A professional flautist asked me today “what’s electronic music?” Pity - classical music must use it to
survive. Not only are electronic sounds
the medium most people relate to now, but done well it moves music forward
tellingly.
In some ways electronic music is a fantasy – it does whatever we dream. It’s not dependent on the weather, the
instrument or the performer (although a power cut would be a bit of a
bummer). In Alvarez Javier's Acuerdos
por Diferencia (1989) for harp and tape, for example, the tape imitates the
harp sounds, but in unplayable figurations. The impossible figures weave about the live performer, entrancing us as much by their
unattainability as by their brilliance. There’s a powerfully plastic flow around both limits and the limitless. Alvarez writes: “Picture yourself travelling at ease on a train. As you look through the window, you notice
the power cables running parallel to the tracks. These tracks seem to turn as a volume that gently rotates and
changes shape. This flow accelerates
before being interrupted by the posts that hold them at more or less regular
distances. In this piece, I have
attempted to draw a musical parallel with a similar sort of speculation,
playing with point of accord (Acuerdo), and variations, juxtapositions,
superimpositions (Diferencia), between harp and tape. Thus my title could freely be translated as “accords within
differences.”
Equally fluid is Nebulae, Stephen Andrew Taylor’s music-and-video
celebration of “things [the harp] can’t do in the real world…the long, drifting
sounds I was imagining reminded me of photographs of nebulas, giant dust clouds
in deep space – so vivid and luminous, but impossibly distant and vast at the
same time”. Yet “the drifting, changing
shapes on the screen are partially controlled by the movement of the harpist’s
hands playing the piece”, so the dialogue with human musicianship
continues.
Good music is many things, containing among them an interrogative rigour, a powerful
architecture deeply to explore. Michael
Alcorn’s Psallo (a WHC world premiere) is meticulously thought out,
taking as its focal point a fascination with gesture (the interaction of the
player with the surface of the instrument), and the greek title’s myriad
translations as to pluck, pull, twitch, play a stringed instrument with one’s
fingers, or to sing to a harp accompaniment.
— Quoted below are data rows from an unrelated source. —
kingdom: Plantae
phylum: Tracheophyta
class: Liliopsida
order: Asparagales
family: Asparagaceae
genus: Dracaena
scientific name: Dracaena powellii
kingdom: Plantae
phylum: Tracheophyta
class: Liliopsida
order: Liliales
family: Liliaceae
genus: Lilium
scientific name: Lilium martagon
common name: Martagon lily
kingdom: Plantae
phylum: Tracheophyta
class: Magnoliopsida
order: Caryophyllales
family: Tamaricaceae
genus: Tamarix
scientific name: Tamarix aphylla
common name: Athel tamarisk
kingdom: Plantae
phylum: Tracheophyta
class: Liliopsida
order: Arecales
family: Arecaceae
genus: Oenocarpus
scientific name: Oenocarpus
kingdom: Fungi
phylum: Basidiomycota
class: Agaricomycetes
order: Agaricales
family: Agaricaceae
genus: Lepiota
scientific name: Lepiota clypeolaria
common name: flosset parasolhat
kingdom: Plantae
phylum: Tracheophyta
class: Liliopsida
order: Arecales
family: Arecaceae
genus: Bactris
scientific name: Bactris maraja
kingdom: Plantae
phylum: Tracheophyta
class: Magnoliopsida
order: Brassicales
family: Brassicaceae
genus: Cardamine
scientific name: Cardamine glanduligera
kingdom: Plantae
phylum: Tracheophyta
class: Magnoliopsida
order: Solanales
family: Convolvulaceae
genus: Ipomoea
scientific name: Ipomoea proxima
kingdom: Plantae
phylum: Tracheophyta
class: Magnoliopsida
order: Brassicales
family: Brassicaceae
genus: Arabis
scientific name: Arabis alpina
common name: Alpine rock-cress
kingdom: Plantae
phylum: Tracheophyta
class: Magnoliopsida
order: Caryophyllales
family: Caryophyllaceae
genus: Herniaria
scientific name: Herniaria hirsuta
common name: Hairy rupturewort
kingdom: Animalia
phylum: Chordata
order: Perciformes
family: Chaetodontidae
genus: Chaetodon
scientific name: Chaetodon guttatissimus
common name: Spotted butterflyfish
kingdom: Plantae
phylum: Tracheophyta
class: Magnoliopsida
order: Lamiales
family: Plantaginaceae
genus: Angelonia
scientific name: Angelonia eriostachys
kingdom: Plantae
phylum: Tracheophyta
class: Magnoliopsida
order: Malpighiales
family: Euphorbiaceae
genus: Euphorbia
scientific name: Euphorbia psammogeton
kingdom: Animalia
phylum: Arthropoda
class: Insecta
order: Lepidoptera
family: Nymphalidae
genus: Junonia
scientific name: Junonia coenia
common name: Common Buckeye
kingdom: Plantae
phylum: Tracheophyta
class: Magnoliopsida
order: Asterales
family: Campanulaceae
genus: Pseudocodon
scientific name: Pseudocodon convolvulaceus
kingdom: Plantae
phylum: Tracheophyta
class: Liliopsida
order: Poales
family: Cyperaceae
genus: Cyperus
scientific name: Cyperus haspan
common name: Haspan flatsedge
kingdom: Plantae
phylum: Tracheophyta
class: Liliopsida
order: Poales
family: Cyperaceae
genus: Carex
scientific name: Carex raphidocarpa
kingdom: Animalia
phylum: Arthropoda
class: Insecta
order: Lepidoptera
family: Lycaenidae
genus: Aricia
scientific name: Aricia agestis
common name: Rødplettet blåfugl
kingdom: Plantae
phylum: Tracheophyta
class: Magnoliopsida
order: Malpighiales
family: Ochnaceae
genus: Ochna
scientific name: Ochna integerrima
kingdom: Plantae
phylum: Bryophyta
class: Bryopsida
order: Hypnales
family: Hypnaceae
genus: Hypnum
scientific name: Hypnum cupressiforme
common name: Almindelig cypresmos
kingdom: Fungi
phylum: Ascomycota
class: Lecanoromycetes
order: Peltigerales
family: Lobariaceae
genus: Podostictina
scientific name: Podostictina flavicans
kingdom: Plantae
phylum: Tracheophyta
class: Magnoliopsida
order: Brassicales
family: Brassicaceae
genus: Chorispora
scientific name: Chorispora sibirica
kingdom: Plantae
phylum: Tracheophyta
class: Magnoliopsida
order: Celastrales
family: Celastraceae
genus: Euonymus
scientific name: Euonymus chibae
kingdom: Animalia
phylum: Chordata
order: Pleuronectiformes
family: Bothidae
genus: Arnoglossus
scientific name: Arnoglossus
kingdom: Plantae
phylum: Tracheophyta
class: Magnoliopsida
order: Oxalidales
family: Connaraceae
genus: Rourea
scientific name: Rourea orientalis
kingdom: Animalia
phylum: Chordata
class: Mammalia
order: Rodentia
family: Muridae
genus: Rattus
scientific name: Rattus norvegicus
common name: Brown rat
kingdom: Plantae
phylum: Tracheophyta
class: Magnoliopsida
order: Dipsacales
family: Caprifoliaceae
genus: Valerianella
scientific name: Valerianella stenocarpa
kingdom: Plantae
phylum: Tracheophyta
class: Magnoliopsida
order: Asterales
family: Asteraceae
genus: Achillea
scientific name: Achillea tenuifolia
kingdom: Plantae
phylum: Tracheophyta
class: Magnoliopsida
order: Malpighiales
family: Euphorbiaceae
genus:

The music builds up a soundscape as it goes along, so noises recur like
revisited landmarks, growing familiar.
Just as an undisciplined performance is unsatisfying (not that there was
anything but wonderful professionalism from Ann Yeung and Mercedes
Gomez), no amount of intellectual dissection will make music out of sound
without a fundamental rhythmic drive, and an emotional content. Without these, the music won't work – as we
saw in the final piece of the concert. Apparently it was an exploration of chromaticism based on the pitches of
the harmonic series audible on amplified instruments - all I know is six
harpists had to hold electric toothbrushes on their soundboards and buzz loudly. Why?